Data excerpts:
-- BEGIN --

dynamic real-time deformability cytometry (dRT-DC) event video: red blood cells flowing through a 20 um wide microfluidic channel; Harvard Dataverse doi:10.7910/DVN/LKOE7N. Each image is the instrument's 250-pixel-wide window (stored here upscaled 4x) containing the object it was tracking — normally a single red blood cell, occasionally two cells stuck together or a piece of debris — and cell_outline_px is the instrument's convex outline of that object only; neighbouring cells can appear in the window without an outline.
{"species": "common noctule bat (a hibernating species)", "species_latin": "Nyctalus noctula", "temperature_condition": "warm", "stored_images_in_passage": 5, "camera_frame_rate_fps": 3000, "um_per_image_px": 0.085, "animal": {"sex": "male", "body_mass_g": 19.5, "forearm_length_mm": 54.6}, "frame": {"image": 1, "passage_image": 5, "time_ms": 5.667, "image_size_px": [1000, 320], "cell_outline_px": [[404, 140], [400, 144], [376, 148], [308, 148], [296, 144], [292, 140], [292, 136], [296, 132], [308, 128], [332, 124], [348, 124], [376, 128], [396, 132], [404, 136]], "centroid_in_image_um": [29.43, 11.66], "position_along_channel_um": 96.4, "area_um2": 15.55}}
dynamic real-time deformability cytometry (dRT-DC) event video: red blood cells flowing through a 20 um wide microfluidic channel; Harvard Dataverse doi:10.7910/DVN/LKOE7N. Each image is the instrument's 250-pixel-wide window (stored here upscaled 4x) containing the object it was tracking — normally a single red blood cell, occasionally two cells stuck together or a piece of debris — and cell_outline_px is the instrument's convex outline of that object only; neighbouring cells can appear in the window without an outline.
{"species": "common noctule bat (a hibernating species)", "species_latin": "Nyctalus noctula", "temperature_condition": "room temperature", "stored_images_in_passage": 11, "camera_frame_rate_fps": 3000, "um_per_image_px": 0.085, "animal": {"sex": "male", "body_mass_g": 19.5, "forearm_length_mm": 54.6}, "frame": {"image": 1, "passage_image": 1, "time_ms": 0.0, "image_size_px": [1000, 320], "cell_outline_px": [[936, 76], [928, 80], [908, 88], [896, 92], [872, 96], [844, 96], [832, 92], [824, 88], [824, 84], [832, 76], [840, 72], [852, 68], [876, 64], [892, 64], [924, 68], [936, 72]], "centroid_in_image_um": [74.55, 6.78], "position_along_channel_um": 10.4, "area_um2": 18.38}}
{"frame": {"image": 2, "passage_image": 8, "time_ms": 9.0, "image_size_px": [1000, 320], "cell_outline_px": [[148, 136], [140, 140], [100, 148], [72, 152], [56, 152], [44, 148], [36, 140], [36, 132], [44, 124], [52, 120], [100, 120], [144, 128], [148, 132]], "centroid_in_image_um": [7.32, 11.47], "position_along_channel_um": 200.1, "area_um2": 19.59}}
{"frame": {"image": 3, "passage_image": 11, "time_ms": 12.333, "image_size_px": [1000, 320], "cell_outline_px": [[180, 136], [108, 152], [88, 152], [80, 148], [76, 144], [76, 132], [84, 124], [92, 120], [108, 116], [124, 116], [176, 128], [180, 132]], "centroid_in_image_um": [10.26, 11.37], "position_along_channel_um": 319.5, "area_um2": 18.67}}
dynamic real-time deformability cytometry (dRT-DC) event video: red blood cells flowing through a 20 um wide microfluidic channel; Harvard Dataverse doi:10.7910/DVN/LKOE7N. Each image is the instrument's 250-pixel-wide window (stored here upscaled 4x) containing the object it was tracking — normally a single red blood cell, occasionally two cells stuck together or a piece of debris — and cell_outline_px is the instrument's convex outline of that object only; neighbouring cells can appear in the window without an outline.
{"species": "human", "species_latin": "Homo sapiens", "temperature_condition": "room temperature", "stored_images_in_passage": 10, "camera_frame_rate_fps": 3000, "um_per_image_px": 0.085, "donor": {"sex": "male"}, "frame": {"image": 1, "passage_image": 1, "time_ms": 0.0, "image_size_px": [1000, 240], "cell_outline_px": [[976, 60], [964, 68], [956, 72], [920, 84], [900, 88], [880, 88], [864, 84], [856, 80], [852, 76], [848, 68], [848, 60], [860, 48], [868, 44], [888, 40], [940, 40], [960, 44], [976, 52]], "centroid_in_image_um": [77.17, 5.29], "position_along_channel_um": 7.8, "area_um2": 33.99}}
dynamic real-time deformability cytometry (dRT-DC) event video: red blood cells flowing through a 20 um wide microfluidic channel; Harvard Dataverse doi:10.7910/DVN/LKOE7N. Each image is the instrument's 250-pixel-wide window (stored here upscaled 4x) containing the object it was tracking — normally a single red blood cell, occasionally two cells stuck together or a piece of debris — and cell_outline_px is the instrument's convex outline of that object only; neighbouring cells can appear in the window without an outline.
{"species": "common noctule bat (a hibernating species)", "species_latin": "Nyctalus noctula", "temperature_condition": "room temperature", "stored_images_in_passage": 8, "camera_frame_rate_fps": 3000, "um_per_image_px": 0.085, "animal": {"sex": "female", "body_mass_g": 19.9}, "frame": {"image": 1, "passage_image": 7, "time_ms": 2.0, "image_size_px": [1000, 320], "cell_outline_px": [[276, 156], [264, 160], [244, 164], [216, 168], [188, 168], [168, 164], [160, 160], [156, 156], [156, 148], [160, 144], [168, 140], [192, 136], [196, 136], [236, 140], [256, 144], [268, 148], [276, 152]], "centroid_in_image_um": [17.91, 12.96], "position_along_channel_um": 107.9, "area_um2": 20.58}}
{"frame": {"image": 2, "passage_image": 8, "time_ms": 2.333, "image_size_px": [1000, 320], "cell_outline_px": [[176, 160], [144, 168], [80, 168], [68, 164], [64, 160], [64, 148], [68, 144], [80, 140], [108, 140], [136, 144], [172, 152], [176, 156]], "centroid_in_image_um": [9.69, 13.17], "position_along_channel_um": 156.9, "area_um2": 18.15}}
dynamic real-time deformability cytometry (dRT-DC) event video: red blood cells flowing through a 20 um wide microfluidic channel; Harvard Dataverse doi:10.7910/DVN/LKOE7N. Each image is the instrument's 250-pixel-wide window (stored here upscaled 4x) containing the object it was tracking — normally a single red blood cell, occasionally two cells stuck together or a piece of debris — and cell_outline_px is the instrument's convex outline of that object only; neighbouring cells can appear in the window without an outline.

-- END --

DIRECTIONS:
Make a verbatim copy of every entry shown above.

SOLUTION TO THIS EXERCISE:
dynamic real-time deformability cytometry (dRT-DC) event video: red blood cells flowing through a 20 um wide microfluidic channel; Harvard Dataverse doi:10.7910/DVN/LKOE7N. Each image is the instrument's 250-pixel-wide window (stored here upscaled 4x) containing the object it was tracking — normally a single red blood cell, occasionally two cells stuck together or a piece of debris — and cell_outline_px is the instrument's convex outline of that object only; neighbouring cells can appear in the window without an outline.
{"species": "common noctule bat (a hibernating species)", "species_latin": "Nyctalus noctula", "temperature_condition": "warm", "stored_images_in_passage": 5, "camera_frame_rate_fps": 3000, "um_per_image_px": 0.085, "animal": {"sex": "male", "body_mass_g": 19.5, "forearm_length_mm": 54.6}, "frame": {"image": 1, "passage_image": 5, "time_ms": 5.667, "image_size_px": [1000, 320], "cell_outline_px": [[404, 140], [400, 144], [376, 148], [308, 148], [296, 144], [292, 140], [292, 136], [296, 132], [308, 128], [332, 124], [348, 124], [376, 128], [396, 132], [404, 136]], "centroid_in_image_um": [29.43, 11.66], "position_along_channel_um": 96.4, "area_um2": 15.55}}
dynamic real-time deformability cytometry (dRT-DC) event video: red blood cells flowing through a 20 um wide microfluidic channel; Harvard Dataverse doi:10.7910/DVN/LKOE7N. Each image is the instrument's 250-pixel-wide window (stored here upscaled 4x) containing the object it was tracking — normally a single red blood cell, occasionally two cells stuck together or a piece of debris — and cell_outline_px is the instrument's convex outline of that object only; neighbouring cells can appear in the window without an outline.
{"species": "common noctule bat (a hibernating species)", "species_latin": "Nyctalus noctula", "temperature_condition": "room temperature", "stored_images_in_passage": 11, "camera_frame_rate_fps": 3000, "um_per_image_px": 0.085, "animal": {"sex": "male", "body_mass_g": 19.5, "forearm_length_mm": 54.6}, "frame": {"image": 1, "passage_image": 1, "time_ms": 0.0, "image_size_px": [1000, 320], "cell_outline_px": [[936, 76], [928, 80], [908, 88], [896, 92], [872, 96], [844, 96], [832, 92], [824, 88], [824, 84], [832, 76], [840, 72], [852, 68], [876, 64], [892, 64], [924, 68], [936, 72]], "centroid_in_image_um": [74.55, 6.78], "position_along_channel_um": 10.4, "area_um2": 18.38}}
{"frame": {"image": 2, "passage_image": 8, "time_ms": 9.0, "image_size_px": [1000, 320], "cell_outline_px": [[148, 136], [140, 140], [100, 148], [72, 152], [56, 152], [44, 148], [36, 140], [36, 132], [44, 124], [52, 120], [100, 120], [144, 128], [148, 132]], "centroid_in_image_um": [7.32, 11.47], "position_along_channel_um": 200.1, "area_um2": 19.59}}
{"frame": {"image": 3, "passage_image": 11, "time_ms": 12.333, "image_size_px": [1000, 320], "cell_outline_px": [[180, 136], [108, 152], [88, 152], [80, 148], [76, 144], [76, 132], [84, 124], [92, 120], [108, 116], [124, 116], [176, 128], [180, 132]], "centroid_in_image_um": [10.26, 11.37], "position_along_channel_um": 319.5, "area_um2": 18.67}}
dynamic real-time deformability cytometry (dRT-DC) event video: red blood cells flowing through a 20 um wide microfluidic channel; Harvard Dataverse doi:10.7910/DVN/LKOE7N. Each image is the instrument's 250-pixel-wide window (stored here upscaled 4x) containing the object it was tracking — normally a single red blood cell, occasionally two cells stuck together or a piece of debris — and cell_outline_px is the instrument's convex outline of that object only; neighbouring cells can appear in the window without an outline.
{"species": "human", "species_latin": "Homo sapiens", "temperature_condition": "room temperature", "stored_images_in_passage": 10, "camera_frame_rate_fps": 3000, "um_per_image_px": 0.085, "donor": {"sex": "male"}, "frame": {"image": 1, "passage_image": 1, "time_ms": 0.0, "image_size_px": [1000, 240], "cell_outline_px": [[976, 60], [964, 68], [956, 72], [920, 84], [900, 88], [880, 88], [864, 84], [856, 80], [852, 76], [848, 68], [848, 60], [860, 48], [868, 44], [888, 40], [940, 40], [960, 44], [976, 52]], "centroid_in_image_um": [77.17, 5.29], "position_along_channel_um": 7.8, "area_um2": 33.99}}
dynamic real-time deformability cytometry (dRT-DC) event video: red blood cells flowing through a 20 um wide microfluidic channel; Harvard Dataverse doi:10.7910/DVN/LKOE7N. Each image is the instrument's 250-pixel-wide window (stored here upscaled 4x) containing the object it was tracking — normally a single red blood cell, occasionally two cells stuck together or a piece of debris — and cell_outline_px is the instrument's convex outline of that object only; neighbouring cells can appear in the window without an outline.
{"species": "common noctule bat (a hibernating species)", "species_latin": "Nyctalus noctula", "temperature_condition": "room temperature", "stored_images_in_passage": 8, "camera_frame_rate_fps": 3000, "um_per_image_px": 0.085, "animal": {"sex": "female", "body_mass_g": 19.9}, "frame": {"image": 1, "passage_image": 7, "time_ms": 2.0, "image_size_px": [1000, 320], "cell_outline_px": [[276, 156], [264, 160], [244, 164], [216, 168], [188, 168], [168, 164], [160, 160], [156, 156], [156, 148], [160, 144], [168, 140], [192, 136], [196, 136], [236, 140], [256, 144], [268, 148], [276, 152]], "centroid_in_image_um": [17.91, 12.96], "position_along_channel_um": 107.9, "area_um2": 20.58}}
{"frame": {"image": 2, "passage_image": 8, "time_ms": 2.333, "image_size_px": [1000, 320], "cell_outline_px": [[176, 160], [144, 168], [80, 168], [68, 164], [64, 160], [64, 148], [68, 144], [80, 140], [108, 140], [136, 144], [172, 152], [176, 156]], "centroid_in_image_um": [9.69, 13.17], "position_along_channel_um": 156.9, "area_um2": 18.15}}
dynamic real-time deformability cytometry (dRT-DC) event video: red blood cells flowing through a 20 um wide microfluidic channel; Harvard Dataverse doi:10.7910/DVN/LKOE7N. Each image is the instrument's 250-pixel-wide window (stored here upscaled 4x) containing the object it was tracking — normally a single red blood cell, occasionally two cells stuck together or a piece of debris — and cell_outline_px is the instrument's convex outline of that object only; neighbouring cells can appear in the window without an outline.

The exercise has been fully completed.